🤖 AI Summary
This work addresses continuous-time stochastic control problems featuring explicit time dependence, jump shocks, and high-dimensional state spaces by proposing the first mesh-free Actor-Critic framework. Leveraging entropy regularization, time-varying small-q functions, and occupation measure theory, the method derives policy gradients applicable to non-homogeneous drift, volatility, and jump processes. A key innovation is the use of conditional normalizing flows to model non-Gaussian stochastic policies over continuous action spaces, enabling exact likelihood evaluation while enhancing representational flexibility.
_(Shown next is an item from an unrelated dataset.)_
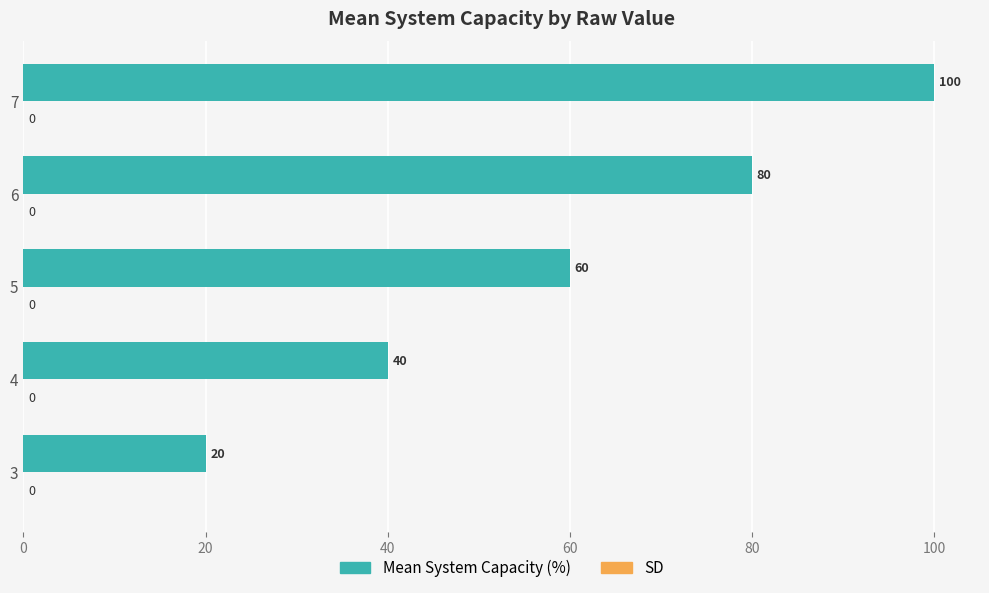

Does the chart contain stacked bars?

No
The approach is validated on time-varying linear-quadratic control, Merton portfolio optimization, and multi-agent games, demonstrating high-accuracy approximation of optimal policies, strong scalability with respect to both dimensionality and number of agents, and robust learning stability even in the presence of jump-induced discontinuities.
📝 Abstract
Continuous-time stochastic control with time-inhomogeneous jump-diffusion dynamics is central in finance and economics, but computing optimal policies is difficult under explicit time dependence, discontinuous shocks, and high dimensionality. We propose an actor-critic framework that serves as a mesh-free solver for entropy-regularized control problems and stochastic games with jumps. The approach is built on a time-inhomogeneous little q-function and an appropriate occupation measure, yielding a policy-gradient representation that accommodates time-dependent drift, volatility, and jump terms. To represent expressive stochastic policies in continuous-action spaces, we parameterize the actor using conditional normalizing flows, enabling flexible non-Gaussian policies while retaining exact likelihood evaluation for entropy regularization and policy optimization. We validate the method on time-inhomogeneous linear-quadratic control, Merton portfolio optimization, and a multi-agent portfolio game, using explicit solutions or high-accuracy benchmarks. Numerical results demonstrate stable learning under jump discontinuities, accurate approximation of optimal stochastic policies, and favorable scaling with respect to dimension and number of agents.